There is a lot of information related to creating scheduler and configuration at here but i can't find any mention about storage and loading. Assuming the code below is the scheduler that I want to create, How can i save and load the scheduler variable in my database?

from pytz import utc

from apscheduler.schedulers.background import BackgroundScheduler
from apscheduler.jobstores.mongodb import MongoDBJobStore
from apscheduler.jobstores.sqlalchemy import SQLAlchemyJobStore
from apscheduler.executors.pool import ThreadPoolExecutor, ProcessPoolExecutor


jobstores = {
    'mongo': MongoDBJobStore(),
    'default': SQLAlchemyJobStore(url='sqlite:///jobs.sqlite')
}
executors = {
    'default': ThreadPoolExecutor(20),
    'processpool': ProcessPoolExecutor(5)
}
job_defaults = {
    'coalesce': False,
    'max_instances': 3
}
scheduler = BackgroundScheduler(jobstores=jobstores, executors=executors, job_defaults=job_defaults, timezone=utc)

Solution

  • as @Sraw mentioned you do not need to worry about how to load jobs it will do it for you. You forgot adding one line at the end which is

    scheduler.start()
    

    Just do not forget to add job_store when you are adding jobs.

    scheduler.add_job(jobstore='mongo', trigger='cron', minute=8)
    

    In my case I am using just

    jobstores = {
        'mongo': MongoDBJobStore()
    }
    

    and it creates 'apscheduler' database in my mongo with collection 'jobs'. You can go and check manually by using mongo shell if jobs are being loaded.
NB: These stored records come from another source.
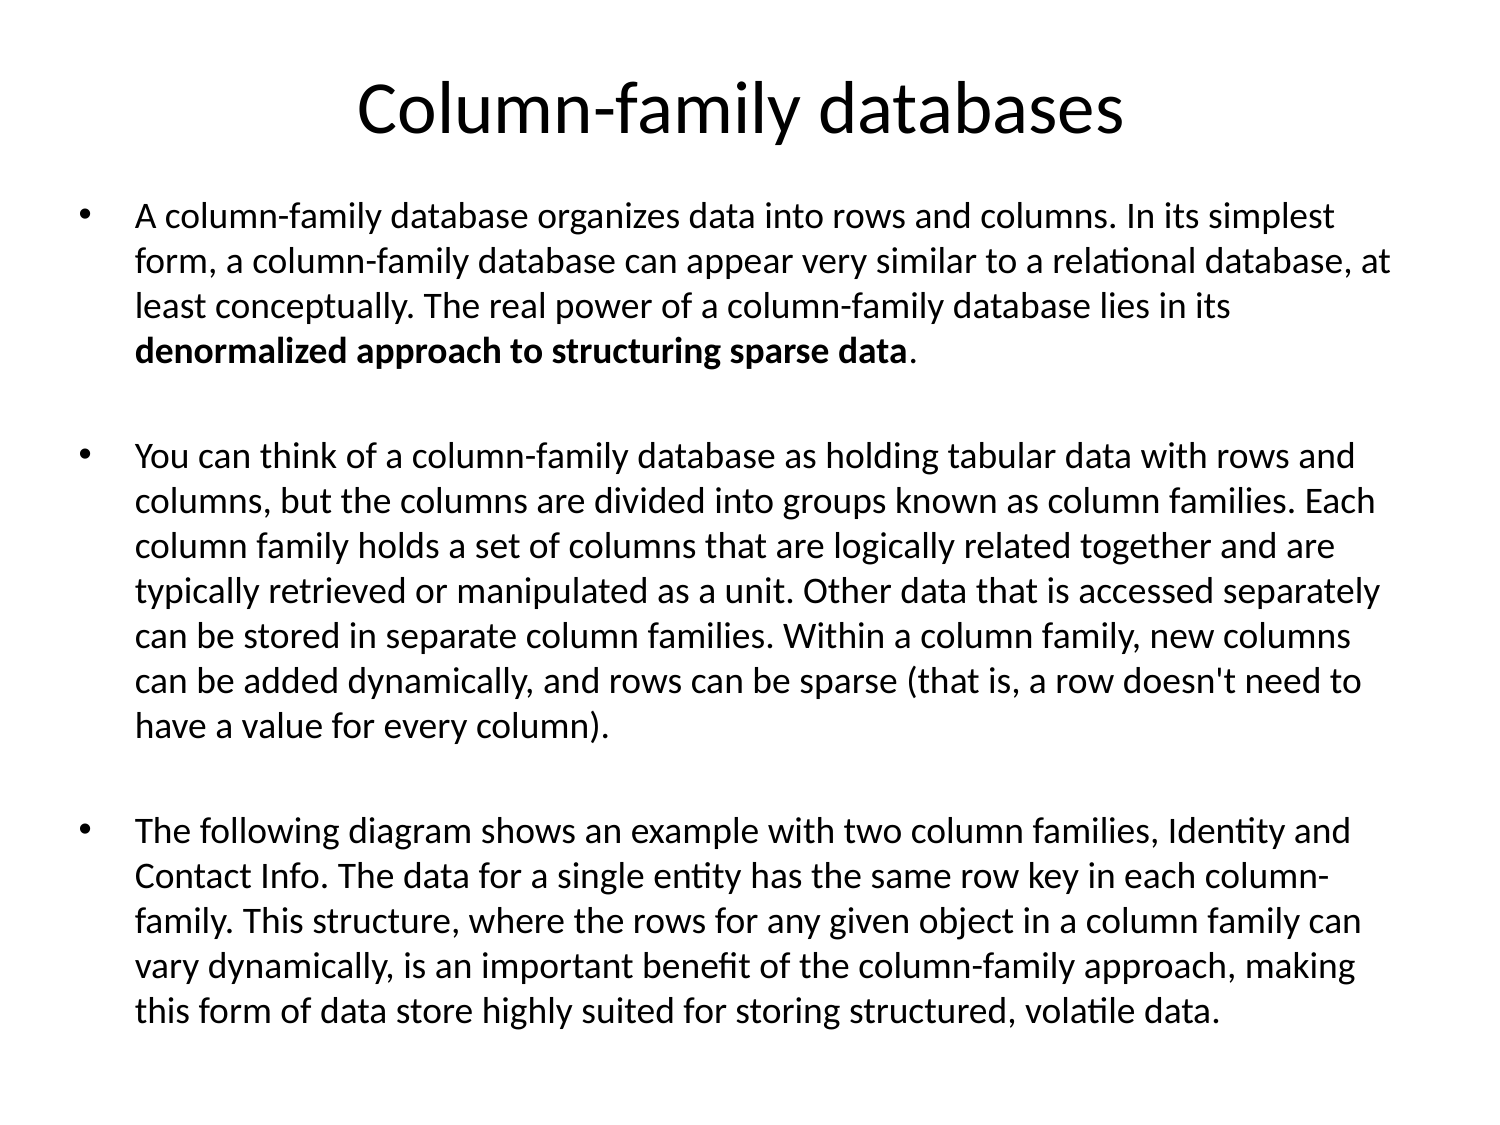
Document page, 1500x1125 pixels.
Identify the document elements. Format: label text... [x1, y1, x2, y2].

list A column-family database organizes data into rows and columns. In its simplest form, a column-family database can appear very similar to a relational database, at least conceptually. The real power of a column-family database lies in its denormalized approach to structuring sparse data. You can think of a column-family database as holding tabular data with rows and columns, but the columns are divided into groups known as column families. Each column family holds a set of columns that are logically related together and are typically retrieved or manipulated as a unit. Other data that is accessed separately can be stored in separate column families. Within a column family, new columns can be added dynamically, and rows can be sparse (that is, a row doesn't need to have a value for every column). The following diagram shows an example with two column families, Identity and Contact Info. The data for a single entity has the same row key in each column-family. This structure, where the rows for any given object in a column family can vary dynamically, is an important benefit of the column-family approach, making this form of data store highly suited for storing structured, volatile data. [63, 183, 1414, 1114]
title Column-family databases [75, 33, 1425, 174]
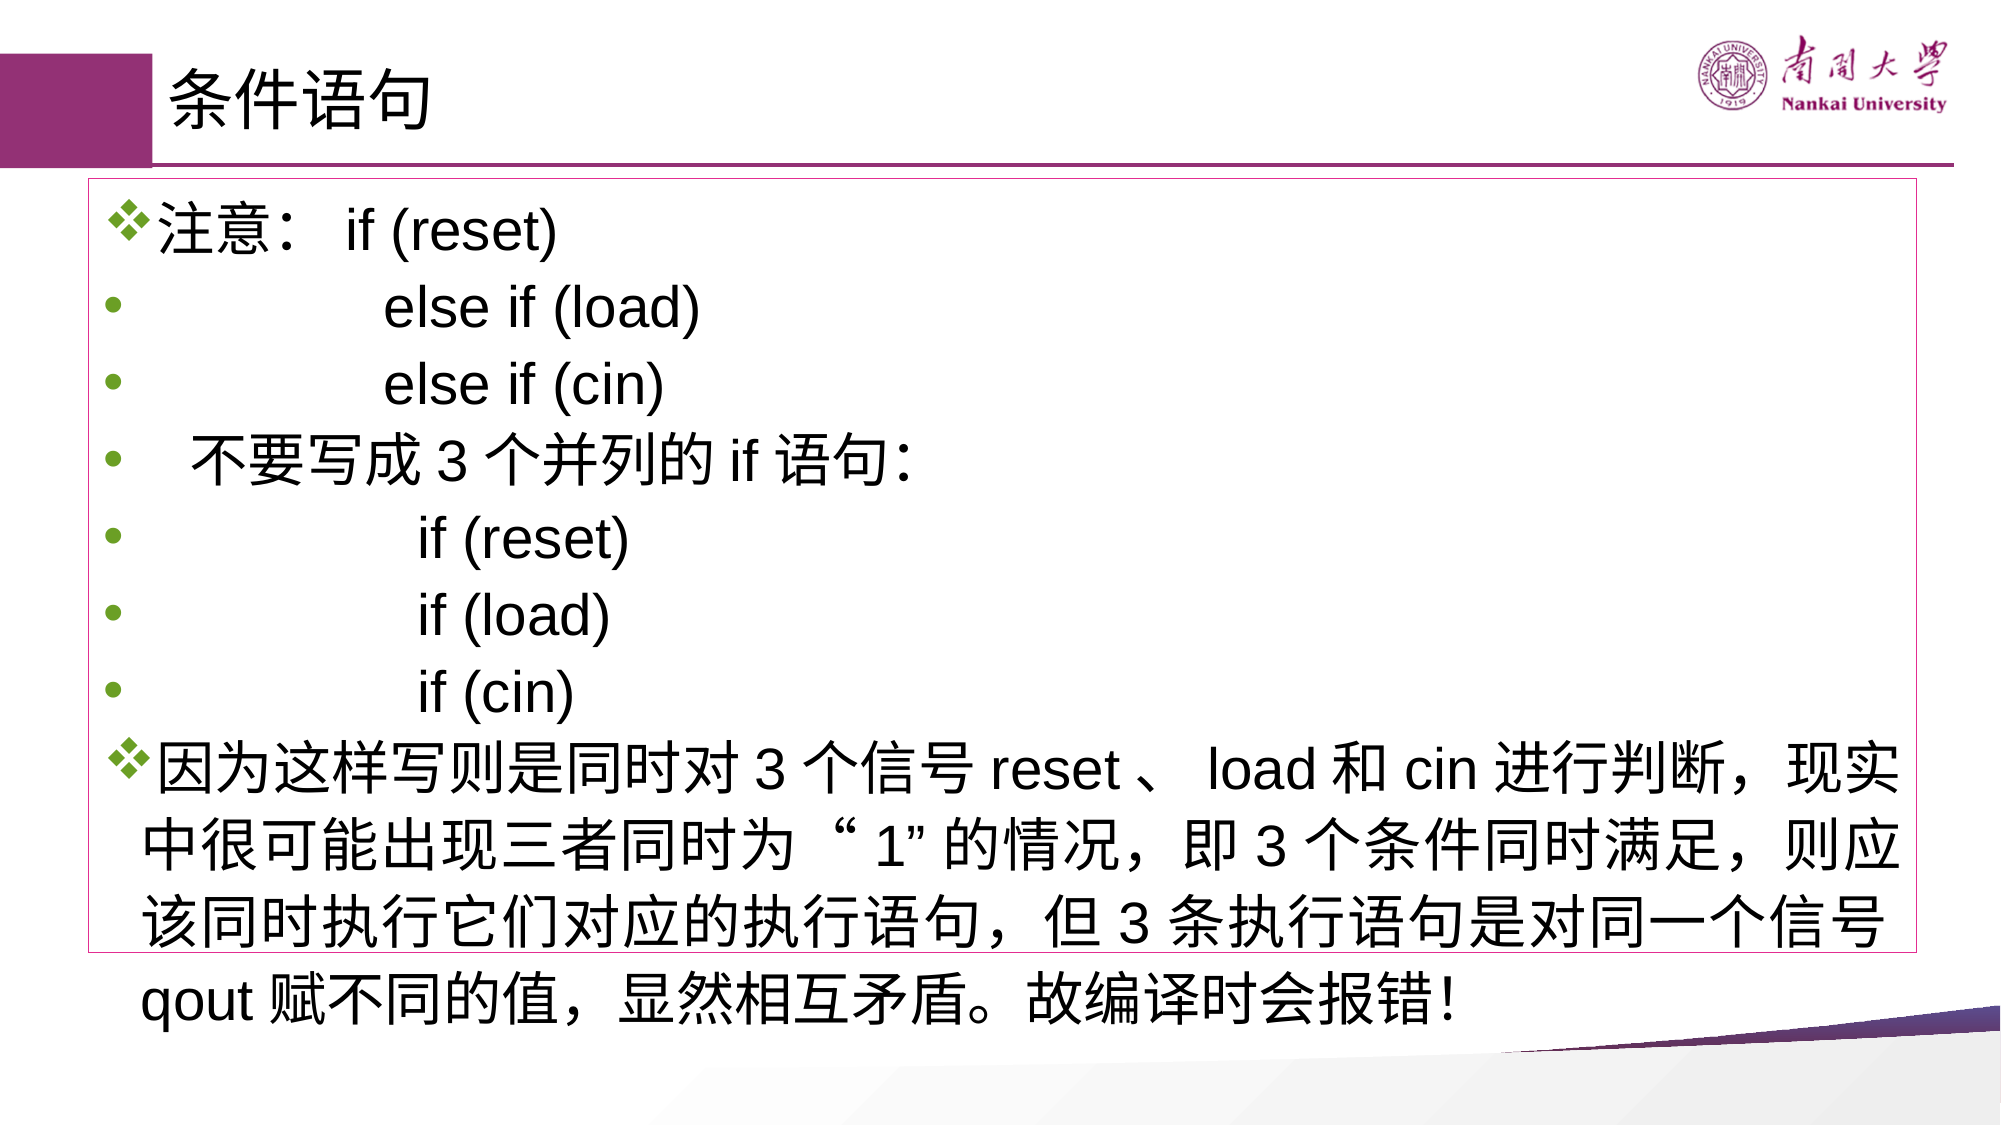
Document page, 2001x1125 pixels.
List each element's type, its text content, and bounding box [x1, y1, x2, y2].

text_box 注意：if (reset) else if (load) else if (cin) 不要写成3个并列的if语句： if (reset) if (load) if (cin) 因为这样写则是同时对3个信号reset、load和cin进行判断，现实中很可能出现三者同时为“1”的情况，即3个条件同时满足，则应该同时执行它们对应的执行语句，但3条执行语句是对同一个信号qout赋不同的值，显然相互矛盾。故编译时会报错！ [88, 178, 1917, 953]
title 条件语句 [152, 59, 1863, 178]
picture [1691, 28, 1954, 119]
You can also use print_jobs or get_jobs() of scheduler

    scheduler.print_jobs(jobstore='mongo') #mongo in case only
    jobs = scheduler.get_jobs(jobstore='mongo') #mongo in my case only
    

    Eventually your code will look like

    from pytz import utc
    
    from apscheduler.schedulers.background import BackgroundScheduler
    from apscheduler.jobstores.mongodb import MongoDBJobStore
    from apscheduler.jobstores.sqlalchemy import SQLAlchemyJobStore
    from apscheduler.executors.pool import ThreadPoolExecutor, ProcessPoolExecutor
    
    
    jobstores = {
      'mongo': MongoDBJobStore(),
      'default': SQLAlchemyJobStore(url='sqlite:///jobs.sqlite')
    }
    executors = {
      'default': ThreadPoolExecutor(20),
      'processpool': ProcessPoolExecutor(5)
    }
    job_defaults = {
      'coalesce': False,
      'max_instances': 3
    }
    scheduler = BackgroundScheduler(jobstores=jobstores, 
    executors=executors, job_defaults=job_defaults, timezone=utc)
    scheduler.start()